### DESCRIPTION OF THE TASK
Each line below needs to be returned exactly. Skip any picture.

::::::::::

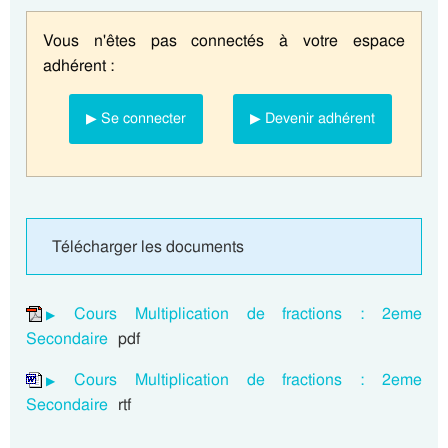
Vous n'êtes pas connectés à votre espace
adhérent :
▶ Se connecter
▶ Devenir adhérent
Télécharger les documents
Cours Multiplication de fractions : 2eme
Secondaire
pdf
Cours Multiplication de fractions : 2eme
Secondaire
rtf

::::::::::

### EXERCISE SOLUTION
Vous n'êtes pas connectés à votre espace
adhérent :
▶ Se connecter
▶ Devenir adhérent
Télécharger les documents
Cours Multiplication de fractions : 2eme
Secondaire
pdf
Cours Multiplication de fractions : 2eme
Secondaire
rtf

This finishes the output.